06 Jul 2019 - {{hitsCtrl.values.hits}}      

 

 

NEW DELHI (AFP) - India’s newly re-elected government promised yesterday an easing of foreign investment rules and more infrastructure spending in an effort to boost flagging growth rates and create jobs.


India has been leap-frogged by China as the world’s fastest-growing major economy, with unemployment in Asia’s third-biggest economy at its highest since the 1970s.


In the first budget since Prime Minister Narendra Modi won a landslide in May, Finance Minister Nirmala Sitharaman said she wanted to boost foreign direct investment (FDI) in several sectors.

“The government will examine suggestions of further opening up FDI in aviation, media, and, insurance sectors in consultation with stakeholders,” said Sitharaman, India’s first female finance minister.


Sitharaman, 59, also said India’s public sector banks would be injected with US$10.2 billion in additional capital to tackle bad loans.


A sudden collapse of India’s shadow banking sector in 2018 and bad loans had resulted in a liquidity crunch in Asia’s third-largest economy. 


“Sitharaman’s budget focused on something for every industry including tax relief for startups and thrust on infrastructure spending,” Mumbai-based independent economist Ashutosh Datar told AFP.

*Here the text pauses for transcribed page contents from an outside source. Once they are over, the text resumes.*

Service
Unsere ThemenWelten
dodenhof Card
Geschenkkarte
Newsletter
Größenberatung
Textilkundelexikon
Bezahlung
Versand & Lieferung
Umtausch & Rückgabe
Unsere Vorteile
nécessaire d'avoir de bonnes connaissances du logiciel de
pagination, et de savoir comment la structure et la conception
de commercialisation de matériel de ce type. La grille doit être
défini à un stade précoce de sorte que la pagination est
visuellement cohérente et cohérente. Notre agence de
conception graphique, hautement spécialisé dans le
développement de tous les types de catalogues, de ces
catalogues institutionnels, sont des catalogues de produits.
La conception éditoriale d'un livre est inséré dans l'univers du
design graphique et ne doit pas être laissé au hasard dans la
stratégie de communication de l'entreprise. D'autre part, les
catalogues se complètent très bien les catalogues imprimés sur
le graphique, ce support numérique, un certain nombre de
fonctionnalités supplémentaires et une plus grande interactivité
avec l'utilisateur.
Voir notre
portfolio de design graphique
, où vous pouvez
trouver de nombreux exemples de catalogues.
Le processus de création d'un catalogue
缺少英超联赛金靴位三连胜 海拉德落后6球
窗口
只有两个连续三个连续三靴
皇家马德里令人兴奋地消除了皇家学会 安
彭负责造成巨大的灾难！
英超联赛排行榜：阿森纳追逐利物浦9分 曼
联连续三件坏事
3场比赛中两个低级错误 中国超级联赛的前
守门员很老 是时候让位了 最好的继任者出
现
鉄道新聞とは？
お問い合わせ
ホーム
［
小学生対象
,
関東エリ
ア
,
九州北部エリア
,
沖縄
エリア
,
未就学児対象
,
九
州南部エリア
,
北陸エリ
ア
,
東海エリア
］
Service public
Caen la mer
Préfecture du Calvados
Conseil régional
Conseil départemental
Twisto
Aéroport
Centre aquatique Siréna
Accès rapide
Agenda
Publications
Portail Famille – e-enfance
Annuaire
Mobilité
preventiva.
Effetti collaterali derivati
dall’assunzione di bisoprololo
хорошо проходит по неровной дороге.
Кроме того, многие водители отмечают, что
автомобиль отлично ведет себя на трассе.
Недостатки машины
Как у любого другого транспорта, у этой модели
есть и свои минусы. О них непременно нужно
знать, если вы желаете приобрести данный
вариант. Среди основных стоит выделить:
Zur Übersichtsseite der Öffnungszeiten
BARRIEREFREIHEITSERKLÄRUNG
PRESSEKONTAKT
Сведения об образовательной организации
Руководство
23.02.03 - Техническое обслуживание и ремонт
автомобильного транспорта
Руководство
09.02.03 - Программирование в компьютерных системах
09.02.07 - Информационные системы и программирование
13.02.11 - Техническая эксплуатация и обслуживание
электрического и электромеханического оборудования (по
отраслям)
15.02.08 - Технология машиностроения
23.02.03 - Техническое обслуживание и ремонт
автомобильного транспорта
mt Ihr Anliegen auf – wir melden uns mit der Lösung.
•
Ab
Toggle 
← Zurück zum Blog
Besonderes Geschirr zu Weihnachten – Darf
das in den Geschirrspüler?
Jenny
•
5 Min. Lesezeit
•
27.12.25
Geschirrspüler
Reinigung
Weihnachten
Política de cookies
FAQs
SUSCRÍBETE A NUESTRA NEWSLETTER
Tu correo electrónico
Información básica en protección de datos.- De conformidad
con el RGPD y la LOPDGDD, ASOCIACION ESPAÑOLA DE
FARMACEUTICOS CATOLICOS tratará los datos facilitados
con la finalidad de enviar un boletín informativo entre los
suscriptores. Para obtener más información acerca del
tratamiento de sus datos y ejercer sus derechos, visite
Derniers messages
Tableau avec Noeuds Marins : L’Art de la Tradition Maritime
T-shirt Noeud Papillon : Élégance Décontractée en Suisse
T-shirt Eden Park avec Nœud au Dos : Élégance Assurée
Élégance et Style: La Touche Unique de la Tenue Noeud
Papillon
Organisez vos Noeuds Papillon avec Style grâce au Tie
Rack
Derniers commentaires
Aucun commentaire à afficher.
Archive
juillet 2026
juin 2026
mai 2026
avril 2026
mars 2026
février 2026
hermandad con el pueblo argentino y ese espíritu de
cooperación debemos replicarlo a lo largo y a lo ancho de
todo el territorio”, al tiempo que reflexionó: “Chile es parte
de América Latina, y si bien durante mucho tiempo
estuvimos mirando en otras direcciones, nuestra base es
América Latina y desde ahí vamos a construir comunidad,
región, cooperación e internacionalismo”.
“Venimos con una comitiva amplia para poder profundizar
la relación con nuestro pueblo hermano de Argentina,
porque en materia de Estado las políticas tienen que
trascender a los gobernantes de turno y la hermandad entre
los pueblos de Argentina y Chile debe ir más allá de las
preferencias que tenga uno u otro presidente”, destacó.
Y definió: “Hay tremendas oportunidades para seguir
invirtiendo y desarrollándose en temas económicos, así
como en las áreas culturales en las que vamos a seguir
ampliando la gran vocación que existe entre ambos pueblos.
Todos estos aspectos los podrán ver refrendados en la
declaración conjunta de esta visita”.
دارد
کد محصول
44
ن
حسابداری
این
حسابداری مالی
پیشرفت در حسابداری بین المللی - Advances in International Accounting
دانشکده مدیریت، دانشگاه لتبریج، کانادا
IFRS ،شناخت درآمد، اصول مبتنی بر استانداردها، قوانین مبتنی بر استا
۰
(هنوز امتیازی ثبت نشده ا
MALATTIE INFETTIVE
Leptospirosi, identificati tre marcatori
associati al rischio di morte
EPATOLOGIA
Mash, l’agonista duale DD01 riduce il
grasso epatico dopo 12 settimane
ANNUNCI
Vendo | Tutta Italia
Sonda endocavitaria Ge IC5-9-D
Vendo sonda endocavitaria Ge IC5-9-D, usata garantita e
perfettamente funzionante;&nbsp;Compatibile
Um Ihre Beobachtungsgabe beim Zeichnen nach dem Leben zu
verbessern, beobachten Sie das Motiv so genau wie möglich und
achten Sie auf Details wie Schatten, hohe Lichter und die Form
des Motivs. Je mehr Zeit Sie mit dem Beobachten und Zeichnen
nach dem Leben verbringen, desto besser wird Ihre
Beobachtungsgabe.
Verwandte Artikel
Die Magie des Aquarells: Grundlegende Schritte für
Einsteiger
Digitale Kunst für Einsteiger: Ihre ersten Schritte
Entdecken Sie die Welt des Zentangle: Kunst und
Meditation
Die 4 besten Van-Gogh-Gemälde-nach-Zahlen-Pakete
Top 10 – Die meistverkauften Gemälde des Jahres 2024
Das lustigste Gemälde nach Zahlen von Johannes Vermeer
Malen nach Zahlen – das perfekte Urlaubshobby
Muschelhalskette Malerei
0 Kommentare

The government on Thursday predicted India will rebound and grow at 7.0 percent this year and also outlined plans on how to meet the target of doubling its economy by 2025 to US$5 trillion. 


“It is high time India gets fully integrated into the global value chain of production of goods and services but also becomes part of the global financial system to mobilize global savings,” Sitharaman added. 


The annual growth in the last fiscal year remained at 6.8 percent, down from 7.2 percent in 2017-18, too slow to create enough jobs for the more than a million Indians entering the labour market every month, economists say.


India is ranked as the world’s sixth-biggest economy just behind Britain and ahead of France. The US and China occupy the first and second spots with US$19 trillion and US$12 trillion.


On Thursday, India’s chief economic advisor K.V. Subramanian laid out a strategic blueprint for achieving India’s growth goals through a ‘virtuous cycle’ of savings, investment and exports.


Modi, who had faced sharp attacks for failing to create jobs, lauded Sitharaman’s plans it as a “green budget focusing on environment, electric mobility and solar sector”.


“This budget is a roadmap for new India and is one of hope. It will transform agriculture sector of the country,” Modi said.